Global prevalence of PASC is estimated at approximately 65 million people, and growing, worldwide. This presents an important challenge to the health care community.9,17,24 The prevalence of PASC, its myriad of symptoms, its persistence, impact on function and life roles presents a significant health risk for domestic and global populations. Assessing which are modifiable should be a high priority. In our view, data collected from prospective, natural history studies using standard, reliable assessments, including PROs are critical to understanding this novel and emergent condition.


Looking at past medical history of anxiety and depression in more detail may also give us some understanding whether these diagnoses are overrepresented in our post-viral population with severe, persistent fatigue.
There is no consensus regarding the evaluation and treatment of fatigue. Our data support the finding of many other studies that fatigue is not an isolated symptom and may be associated with negative mood/affect, sedentary lifestyle, and metabolic dysregulation. This may compound the diminished social participation/social isolation that many reported during the pandemic, resulting in significant and extremified disparities in the work and social lives of persons with fatigue resulting from infection with COVID-19.30,36

These data may help inspire clinicians to include assessment of patient exercise and health behavior history in routine visits and especially in visits where patients seek treatment after viral infections. The association between regular exercise (30 minutes, 5x/week or a total of 150 minutes/week) and fewer symptoms and faster symptom resolution is striking. Targeting a manageable activity, such as pacing, may provide appropriate guidance for populations at risk and offer clinicians a recommendation for patients seeking medical attention for reasons other than SARS-CoV2 infection and its sequelae. As reported in our previous paper, this effect was also seen in mAb-treated patients.37 While our study did not include comprehensive assessments of diet and eating behavior, patient reports regarding the quality of their diet indicated that disruptions to diet may be associated with worse PASC symptom persistence.

In case it's not obvious, I'm less than impressed with this paper. It just adds more confusion to the existing confusion. The authors pat themselves on the back for their understanding of fatigue and yet the concept of PEM is not mentioned anywhere. And, having suggested that it's young women with high levels of anxiety and depression who don't exercise and don't eat well who are at risk, they then note the low representation of adults in the "18-20s age range" in their sample. I assume "20s" means 20 to 29. (edit - why would you present an age range as 18-20s rather than 18-29 other than to minimise the impact of the poor representation on the conclusion - a conclusion that even gets presented in the title?)

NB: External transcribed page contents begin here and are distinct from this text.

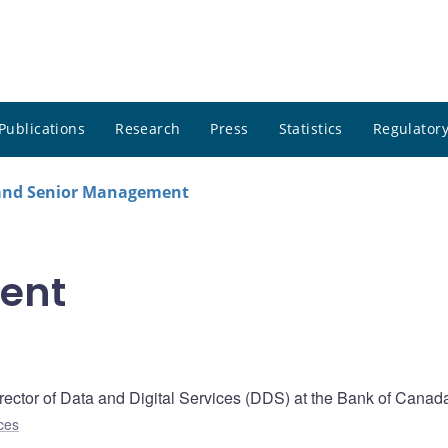
Publications
Research
Press
Statistics
Regulatory
 and Senior Management
ent
ector of Data and Digital Services (DDS) at the Bank of Canad
ces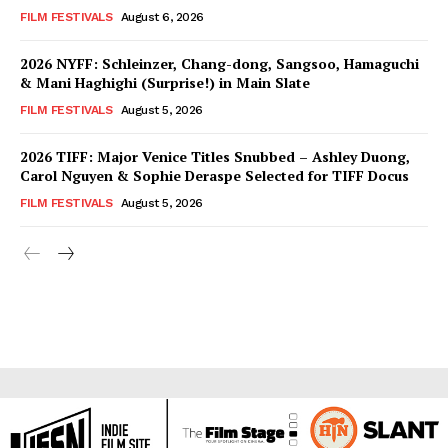
FILM FESTIVALS
August 6, 2026
2026 NYFF: Schleinzer, Chang-dong, Sangsoo, Hamaguchi
& Mani Haghighi (Surprise!) in Main Slate
FILM FESTIVALS
August 5, 2026
2026 TIFF: Major Venice Titles Snubbed – Ashley Duong,
Carol Nguyen & Sophie Deraspe Selected for TIFF Docus
FILM FESTIVALS
August 5, 2026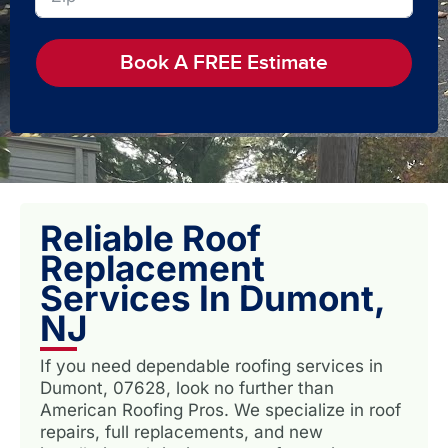
Book A FREE Estimate
Reliable Roof
Replacement
Services In Dumont,
NJ
If you need dependable roofing services in
Dumont, 07628, look no further than
American Roofing Pros. We specialize in roof
repairs, full replacements, and new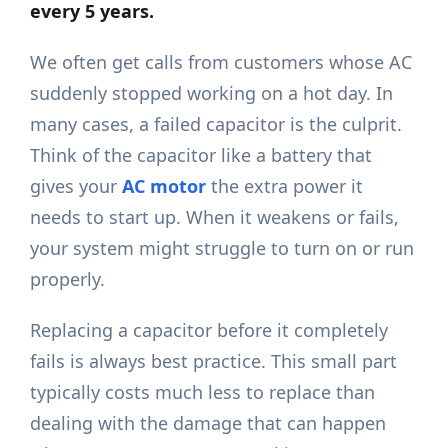
every 5 years.
We often get calls from customers whose AC
suddenly stopped working on a hot day. In
many cases, a failed capacitor is the culprit.
Think of the capacitor like a battery that
gives your
AC motor
the extra power it
needs to start up. When it weakens or fails,
your system might struggle to turn on or run
properly.
Replacing a capacitor before it completely
fails is always best practice. This small part
typically costs much less to replace than
dealing with the damage that can happen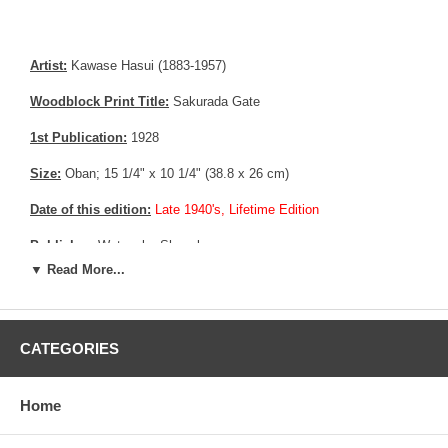
Artist:
Kawase Hasui (1883-1957)
Woodblock Print Title:
Sakurada Gate
1st Publication:
1928
Size:
Oban; 15 1/4" x 10 1/4" (38.8 x 26 cm)
Date of this edition:
Late 1940's, Lifetime Edition
Publisher:
Watanabe Shozaburo
▼ Read More...
Condition:
Upper margin partially trimmed, small paper restoration
to fill the gap.
Notes:
Bears Watanabe’s 6 mm Seal, consistent with prints made
CATEGORIES
between 1945 until 1957
Pictures:
Pictures are taken outdoor, in the shade, to reflect true
Home
colors, without any enhancements of any kind. The last picture is
taken indoor, with a light behind the print, to reveal the exact paper
grain, holes if any, or other possible flaws.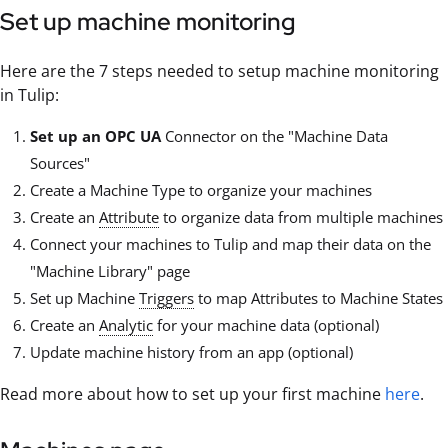
Set up machine monitoring
Here are the 7 steps needed to setup machine monitoring
in Tulip:
Set up an OPC UA
Connector on the "Machine Data
Sources"
Create a Machine Type to organize your machines
Create an
Attribute
to organize data from multiple machines
Connect your machines to Tulip and map their data on the
"Machine Library" page
Set up Machine
Triggers
to map Attributes to Machine States
Create an
Analytic
for your machine data (optional)
Update machine history from an app (optional)
Read more about how to set up your first machine
here
.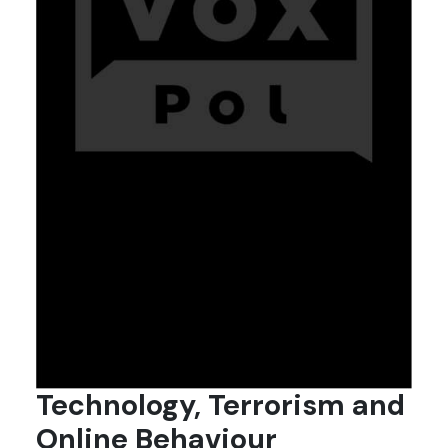
Technology, Terrorism and
Online Behaviour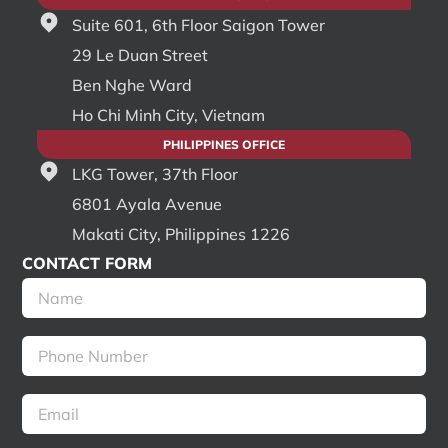
Suite 601, 6th Floor Saigon Tower
29 Le Duan Street
Ben Nghe Ward
Ho Chi Minh City, Vietnam
PHILIPPINES OFFICE
LKG Tower, 37th Floor
6801 Ayala Avenue
Makati City, Philippines 1226
CONTACT FORM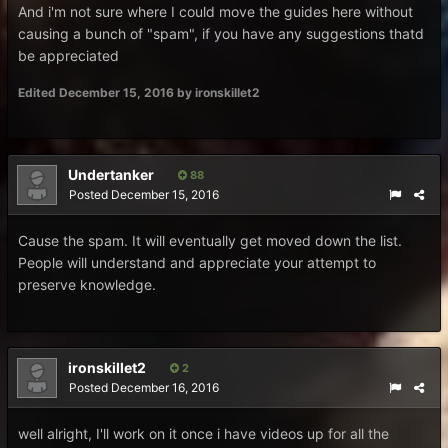
And i'm not sure where I could move the guides here without
causing a bunch of "spam", if you have any suggestions thatd
be appreciated
Edited
December 15, 2016
by ironskillet2
Undertanker
88
Posted
December 15, 2016
Cause the spam. It will eventually get moved down the list.
People will understand and appreciate your attempt to
preserve knowledge.
ironskillet2
2
Posted
December 16, 2016
well alright, I'll work on it once i have videos up for all the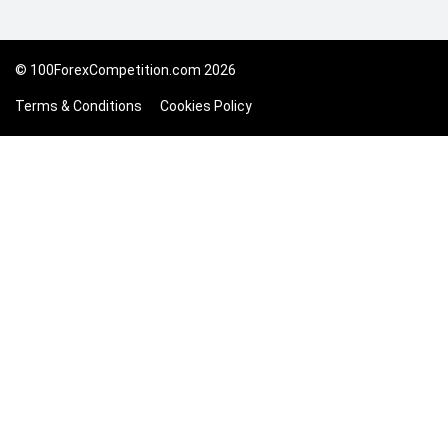
© 100ForexCompetition.com 2026
Terms & Conditions
Cookies Policy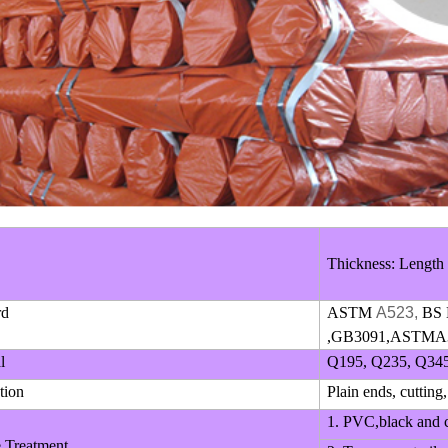
Thickness: Length
rd
ASTM
A523,
BS 
,GB3091,ASTMA3
l
Q195, Q235, Q345
tion
Plain ends, cutting,
1. PVC,black and c
e Treatment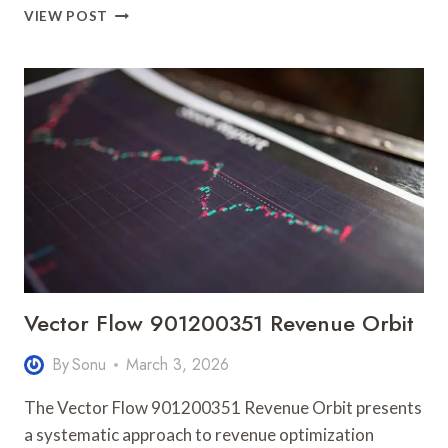
BRIGHT
VIEW POST
MOMENTUM
600135102
REVENUE
EXPANSION
Vector Flow 901200351 Revenue Orbit
By
Sonu
March 3, 2026
The Vector Flow 901200351 Revenue Orbit presents
a systematic approach to revenue optimization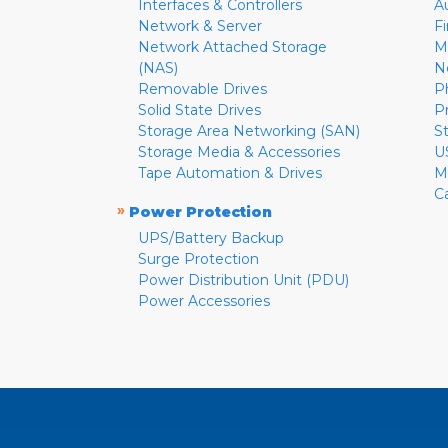
Interfaces & Controllers
A
Network & Server
F
Network Attached Storage
M
(NAS)
N
Removable Drives
P
Solid State Drives
P
Storage Area Networking (SAN)
S
Storage Media & Accessories
U
Tape Automation & Drives
M
C
»
Power Protection
UPS/Battery Backup
Surge Protection
Power Distribution Unit (PDU)
Power Accessories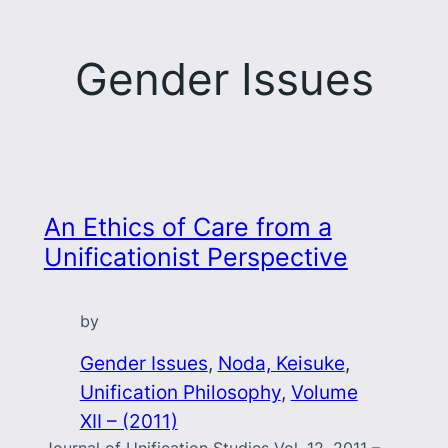
Gender Issues
An Ethics of Care from a
Unificationist Perspective
by
Gender Issues
, 
Noda, Keisuke
, 
Unification Philosophy
, 
Volume
XII – (2011)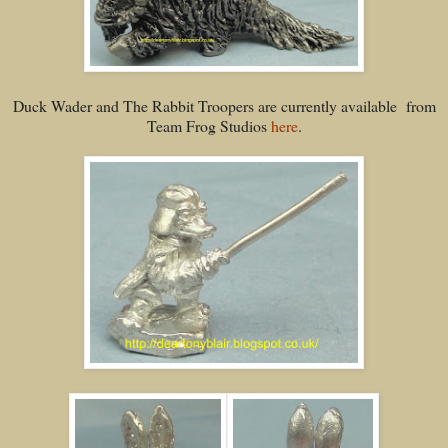
Duck Wader and The Rabbit Troopers are currently available from
Team Frog Studios
here
.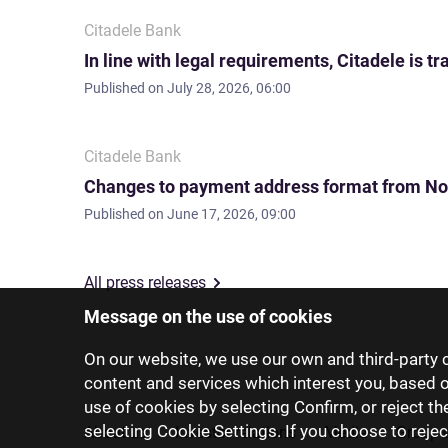
Citadele Bank
In line with legal requirements, Citadele is
Published on
July 28, 2026, 06:00
Citadele Bank
Changes to payment address format from No
Published on
June 17, 2026, 09:00
All press releases
Message on the use of cookies
On our website, we use our own and third-party c
content and services which interest you, based 
use of cookies by selecting Confirm, or reject t
selecting Cookie Settings. If you choose to rejec
About us
Investor relations
Media
Group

However, a significant strength of our study was the inclusion of patient-reported outcomes (PROs) at all visits -including fatigue via FACIT-F- which were both standardized and quantifiable.38 This study documents an association between patient reports of fatigue as a new symptom developed post-acute SARS-CoV-2 but does not establish causality. While our analysis identified that younger working age adults and specifically younger women were at higher risk for fatigue, our study also cannot speak to the magnitude and roles of fatigue, depression, and anxiety in the youngest of adults (age 18–20s), due to their low representation within our study cohort.
There is a difference between identifying fatigue and understanding fatigue. An added strength of our prospective, multi-visit, in-depth cohort study with face-to-face discussion of symptomatology is that the features of interest within our cohort – possible confounding variables also assessed using validated measures – provide clarity in differentiating fatigue from frequent co-traveling conditions. Unique to the literature, we are also trying to determine phenomenon that go along with fatigue with patient-reported outcomes to understand what may be impactful in people’s lives, including behavioral milieu, depression, sleep, and quality of life. This is informed by our experience examining both viral and metabolic drivers of fatigue prior to the advent of SARS-CoV-2 and PASC.